Selain itu, anggota utama OPEC+ seperti Rusia dan Irak menegaskan kembali kepatuhan mereka terhadap kuota produksi. Sedangkan Arab Saudi mengindikasikan kesediaan untuk menyesuaikan produksi sebagai respons terhadap kondisi pasar.
Baca Juga: Harga LNG Asia ke Level Tertinggi 6 Bulan, Suhu Panas & Gangguan Fasilitas di Aussie
Kemudian, Sutopo bilang, data industri menunjukkan bahwa persediaan minyak mentah AS meningkat sebesar 2,264 juta barel pada minggu lalu, melampaui perkiraan penurunan sebesar 2,2 juta barel.

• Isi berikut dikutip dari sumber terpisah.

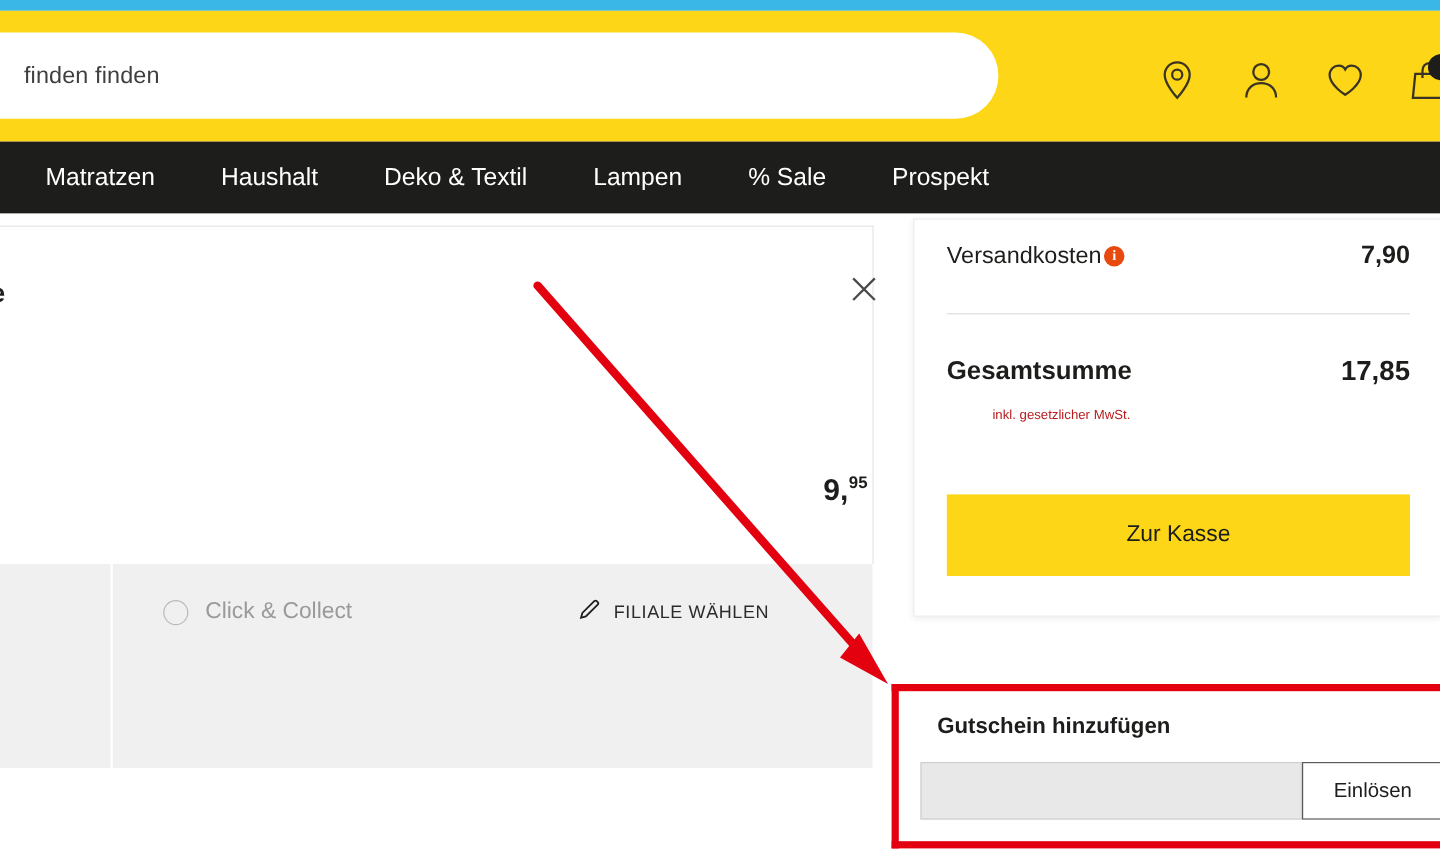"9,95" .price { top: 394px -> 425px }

Harga batubara Newcastle berjangka juga terpantau naik di atas US$ 135 per ton, sedikit pulih dari level terendah dalam dua bulan sebesar US$ 132 per ton, yang dicapai pada Jumat (7/6).

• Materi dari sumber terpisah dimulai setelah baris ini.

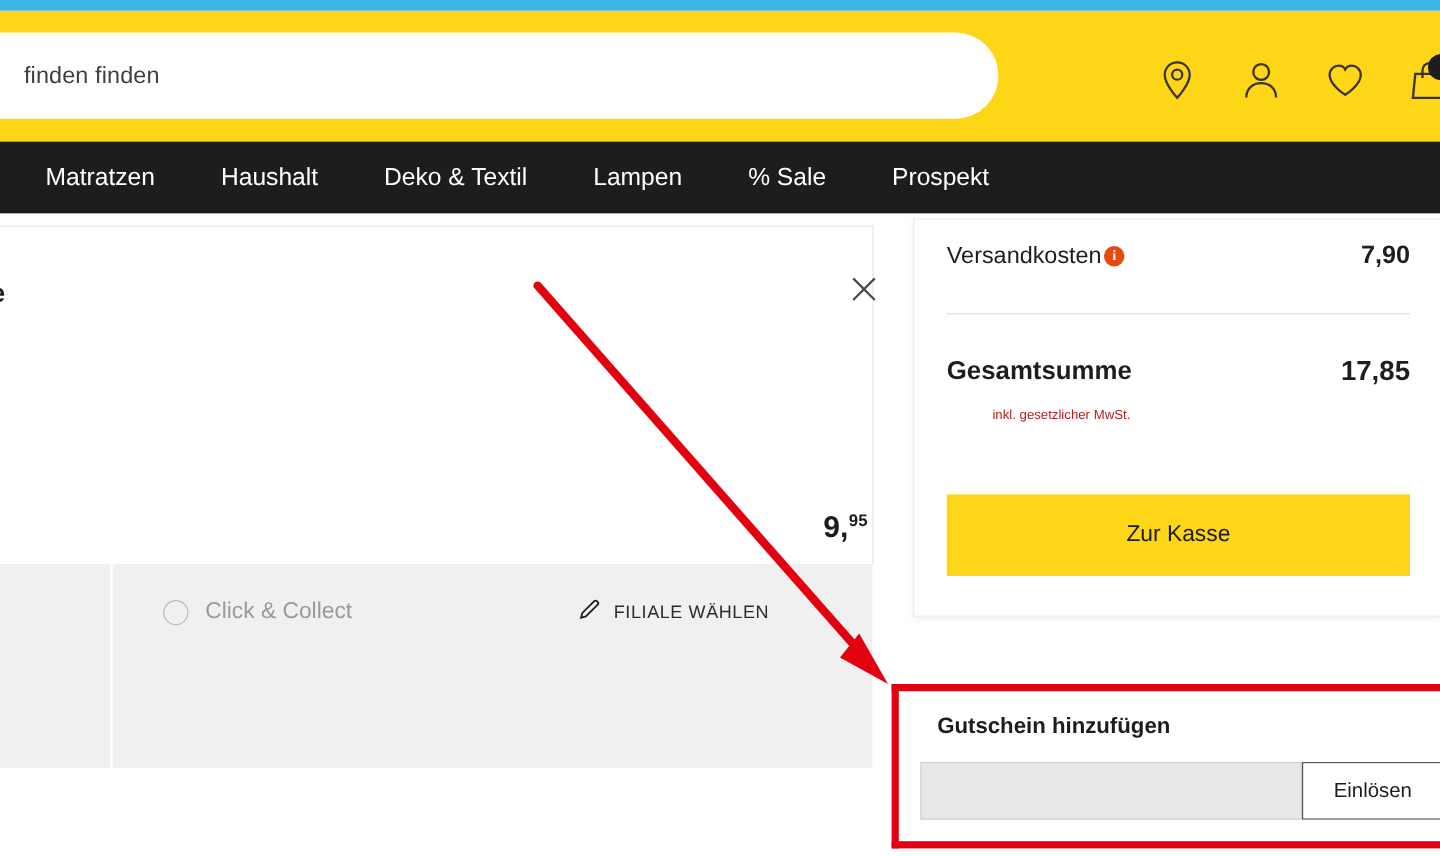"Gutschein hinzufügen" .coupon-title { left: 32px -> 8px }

Sutopo menjelaskan bahwa peningkatan ini didorong oleh India, konsumen batubara terbesar kedua di dunia, yang mengalami rekor permintaan listrik tertinggi di wilayah Utara akibat gelombang panas yang terus-menerus.
Sentimen lainnya, Sutopo menyebutkan datang dari Amrika Serikat yang telah memperluas sanksi terhadap industri batubara Rusia. Di sisi lain, Menteri Batubara Federal India, G. Kishan Reddy mengumumkan rencana untuk mengurangi impor batubara dan meningkatkan produksi dalam negeri.
Lebih lanjut, dia menyebutkan bahwa Gas alam berjangka AS juga naik melampaui US$ 2,85 per MMBtu pada Selasa (18/6), mengakhiri penurunan empat hari berturut-turut karena panas ekstrem yang menyebar ke seluruh negeri.
“Perkiraan rekor suhu panas di awal musim panas di wilayah Timur Laut dan meningkatnya permintaan dari sektor ketenagalistrikan, yang kini menyumbang lebih dari 40% pembangkitan beban dasar, menunjukkan adanya potensi lonjakan permintaan gas alam,” imbuhnya.
Baca Juga: Tiga Saham Lolos, SOLA Justru Masuk ke Papan Pemantauan Khusus
Dengan faktor-faktor tersebut, Sutopo memprediksi harga gas alam bakal diperdagangkan pada US$ 2,62 USD/MMBtu pada akhir kuartal kedua ini, dan US$ 3,0 per MMBtu pada akhir tahun 2024.
Sementara harga batubara, dia memproyeksi akan diperdagangkan pada harga US$ 145,18 per metrik ton pada akhir kuartal kedua ini. Kemudian pada akhir tahun, harga batubara diperkirakan akan berada di level US$ 149,09 per metrik ton.
Sedangkan untuk harga minyak mentah, Sutopo memprediksi akan diperdagangkan pada US$ 77,50 per barel pada akhir kuartal kedua, dan diproyeksi akan berada di level US$ 80,00 per barel pada akhir tahun ini.